В ненависти прямо из бани меня вынесло за ворота и понесло. Шла, не разбирая дороги. Прямо, направо, налево, прямо. Только не оборачиваться, только не возвращаться. Ветер в уши, ветер в горло, ветер в лицо. Зазвонили колокола. Звуки, словно плети, прошли по моей спине, и я припустила бегом.


Река, деревянный мост, этот берег, тот. Вынесло на бесснежный пустырь. Передёрнуло, покрыло гусиной кожей. Декабрь, Подмосковье, а снега нет? Как так? Ни телефона, ни карты, ни ключей. Где я, кто я.


Холодно. Устала.


Ноги подкосились внезапно, словно на школьной перемене ударили под колени. Я упала лицом, ладонями вниз. А земля тёплая, нагретая, как после костра. Поднялась — холодно. Выезжали из Москвы — был минус. Опустилась — тепло. Тепло!


Расстегнула куртку, размотала шарф, обмякла. Вжалась собой, согревая руки, щёки. Почувствовала невыносимую потребность раздеться. Голая легла на спутанную пожухлую траву. Как же горячо, чёрт!


Кровь по ногам, а потом в землю — и не больно. Мне больше не больно, представляете?


Так хорошо.


[4]

Кошка забралась в волосы и размурлыкалась, по очереди вонзая когти мне в голову. Я проснулась. Села, вытянулась. Смотрю по сторонам, джинсы где? Свитер где, куртка? Обокрали что ли? Вот же… Кошка сидит рядом, не уходит.


«Обокрали?» — спрашиваю.


Кошка поворачивает голову, смотрит по направлению, и я смотрю за ней. Лежит моя одежда, вот и славно… Моя — что? Сарафан? Платье? Что это? А я голая. И земля горячая. Оделась — нет выбора. Ничего так себе сидит, платье. Можно без джинсов и даже без трусов.

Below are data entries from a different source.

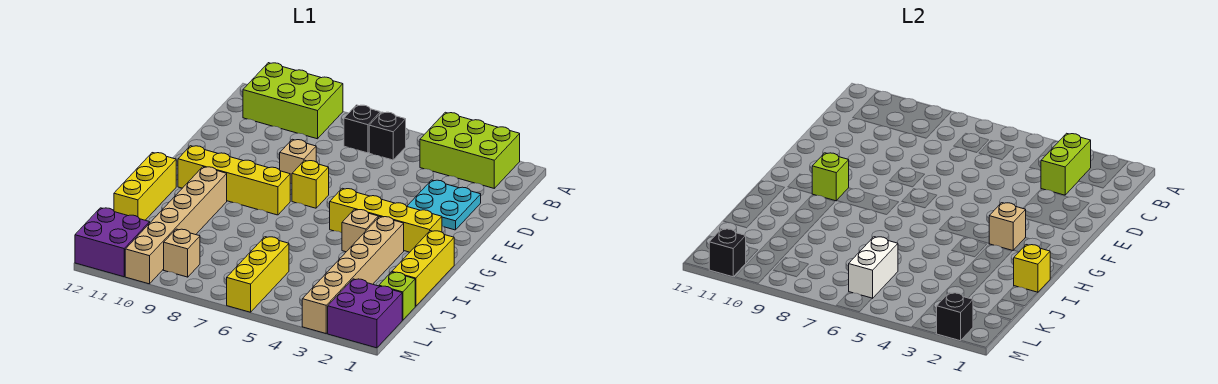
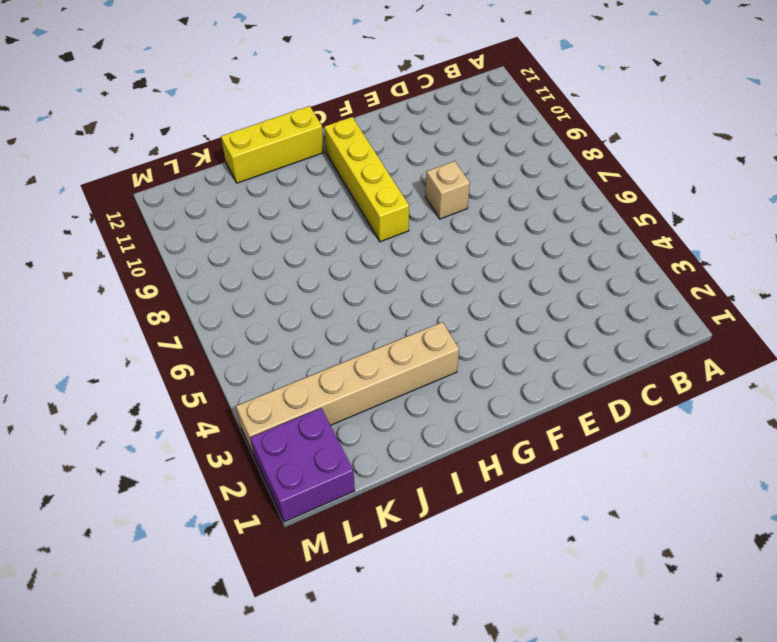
none -> lime brick A2:B4 level 1
none -> lime brick A9:B11 level 1
none -> black brick B6 level 1

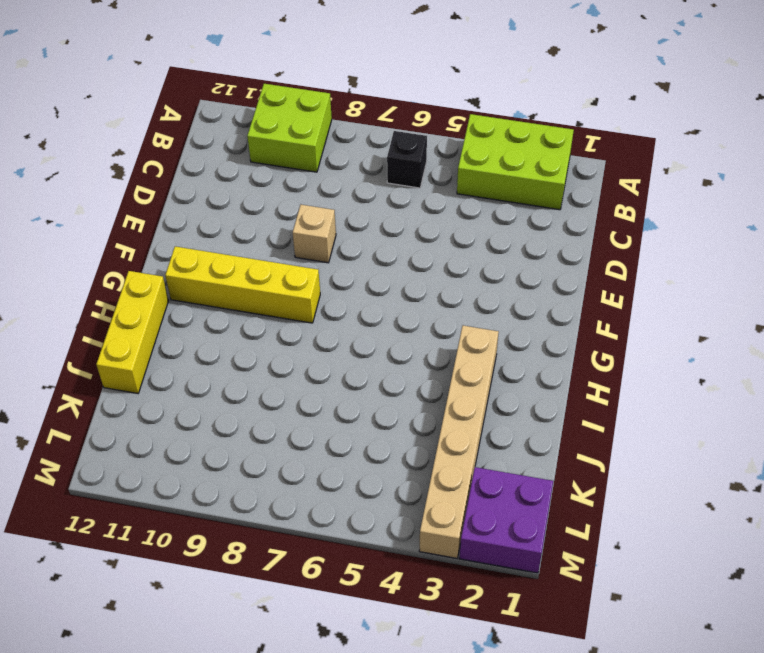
lime brick A9:B10 level 1 -> lime brick A9:B11 level 1
none -> black brick B7 level 1
none -> cyan plate D2:E3 level 1
none -> yellow brick F7 level 1

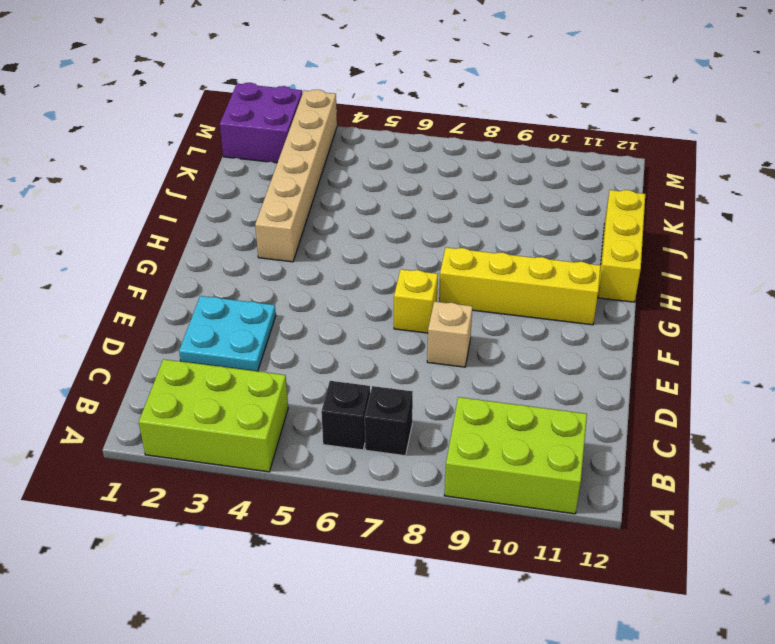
none -> yellow brick G2:G5 level 1
none -> yellow brick H1:J1 level 1
none -> tan brick H4 level 1

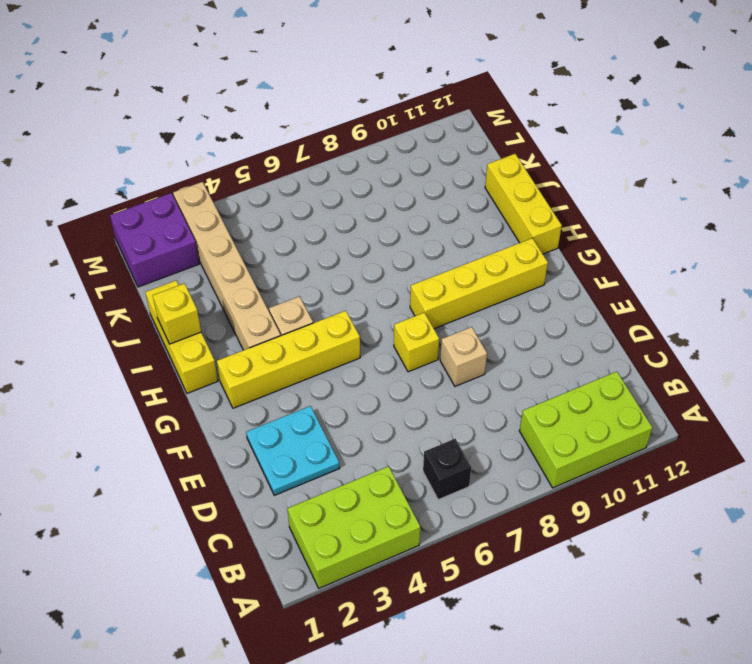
none -> black brick B7 level 1
none -> tan brick H10:M10 level 1
none -> lime brick K1 level 1

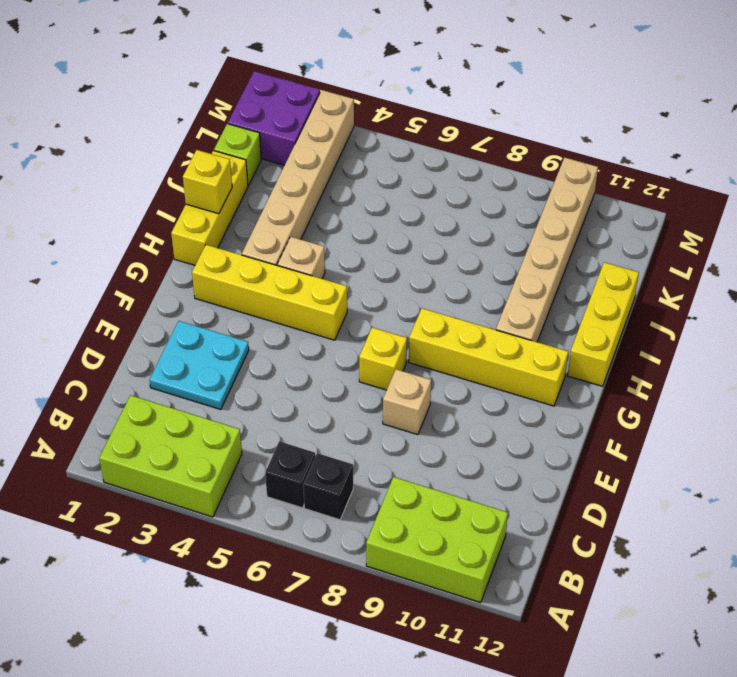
none -> yellow brick K6:M6 level 1
none -> tan brick L9 level 1
none -> purple brick L11:M12 level 1

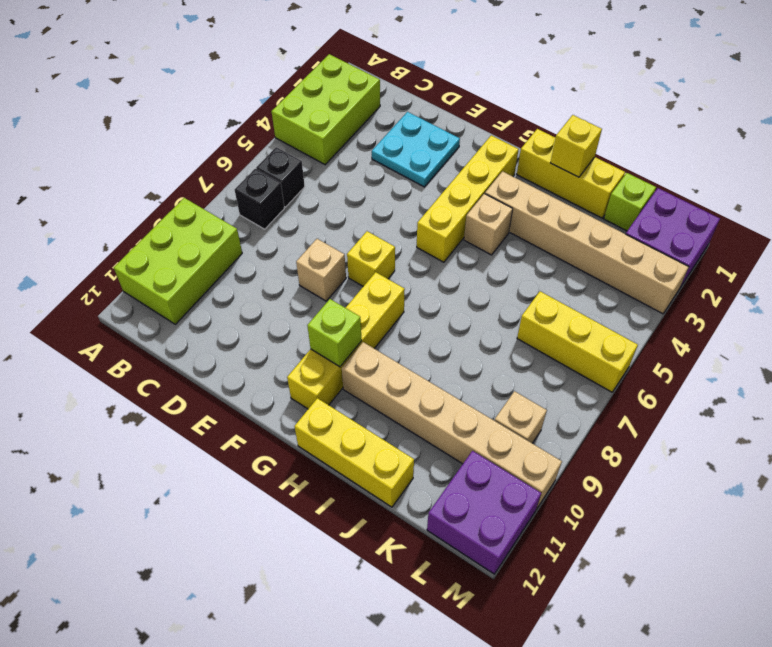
none -> lime brick B3:C3 level 2
none -> tan brick G3 level 2
none -> white brick K6:L6 level 2

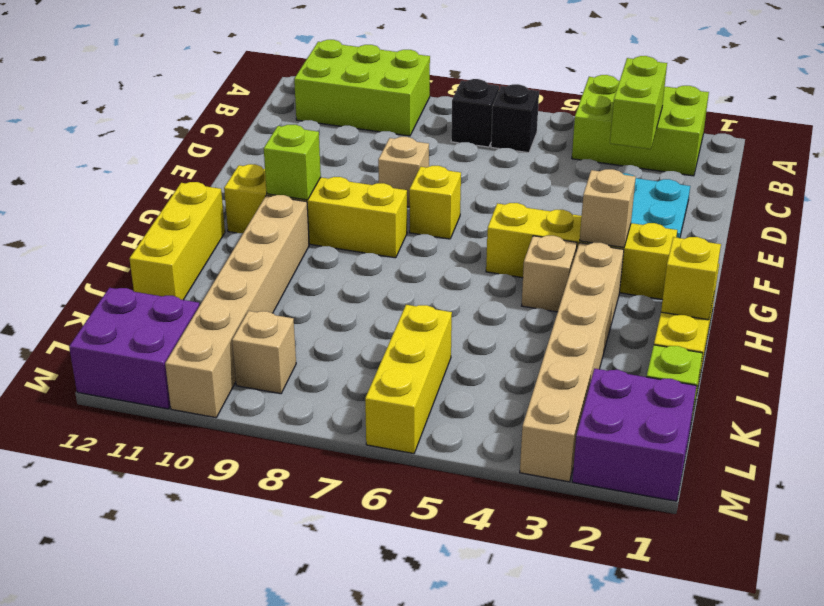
none -> white brick K6:L6 level 2
none -> black brick M2 level 2
none -> black brick M11 level 2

Кошка встаёт, потягивается и мягко идёт прочь. Оборачивается, приглашая. Иду за ней. А через несколько минут вслед за кошкой чуть ли не проваливаюсь в землянку, где сидит знакомый мне дед-Эйнштейн и улыбается во весь рот.


— Мурочка, привела? Вот и хорошо, вот и славно! Как банька-то?

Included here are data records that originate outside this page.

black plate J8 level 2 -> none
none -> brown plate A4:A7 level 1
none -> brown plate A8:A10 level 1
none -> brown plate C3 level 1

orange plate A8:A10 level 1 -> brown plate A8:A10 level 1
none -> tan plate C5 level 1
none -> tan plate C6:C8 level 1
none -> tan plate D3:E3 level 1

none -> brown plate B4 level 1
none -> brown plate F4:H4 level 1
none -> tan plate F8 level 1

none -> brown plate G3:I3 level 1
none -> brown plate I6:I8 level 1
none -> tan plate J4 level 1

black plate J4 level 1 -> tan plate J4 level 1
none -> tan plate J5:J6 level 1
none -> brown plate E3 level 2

Дед у тебя, говоришь, в Суздале? Вспоминаю твои глаза. Пронзительные, чужие. Вспоминаю твоё горло. Так бы и перегрызла, так бы и целовала.


Ненавижу тебя.


— Хороша была банька, дед, коль мы с тобой на том свете встретились.

— А с чего ты взяла, баба, что здесь тот свет? Здесь этот свет. А тот свет там!


Спасибо, поговорили. Какая я тебе баба?


— Хочешь знать, зачем ты здесь? — дед протягивает мне ладью, а в ладье кровь с молоком. — Пей!

— Теперь точно отравит, — думаю я.

— Не отрава, не боись, — говорит.


Я громко думаю, всё понятно. Пью. Зачем? Фу! Вырвет? Нет. Опускаюсь на лавку. Платье стелется по полу. Голова тяжёлая. Сплю.


Всё-таки отравил.


[5]

Вижу сон.


Вижу чужих людей, одетых в такие же одежды, как моя. Люди тянут ко мне руки и кричат «Дай». Руки гибкие, без костей, извиваются. Заканчиваются не пальцами, а клювами. Клювы щиплют меня за руки. Но не за руки — а за крылья огромные, раскрываю их — ого, ну и размах! Клювы рвут мои серые перья, пух валяется клочьями, кровь капает. А я стою и не могу двинуться, пока от крыльев не остаются щипаные крылышки, которые годятся разве что на барбекю. Рядом сидит кошка и вопросительно смотрит.


Голос в голове.


— Нет, так не пойдёт, Мурочка, отмотай обратно, сделаем дубль два.


И мой собственный.

— Да что у вас тут за кино, чёрт!

— Чёрта всуе, баба, не поминай. Щипать перья не давай. Им всегда будет мало, сколько бы ты ни давала.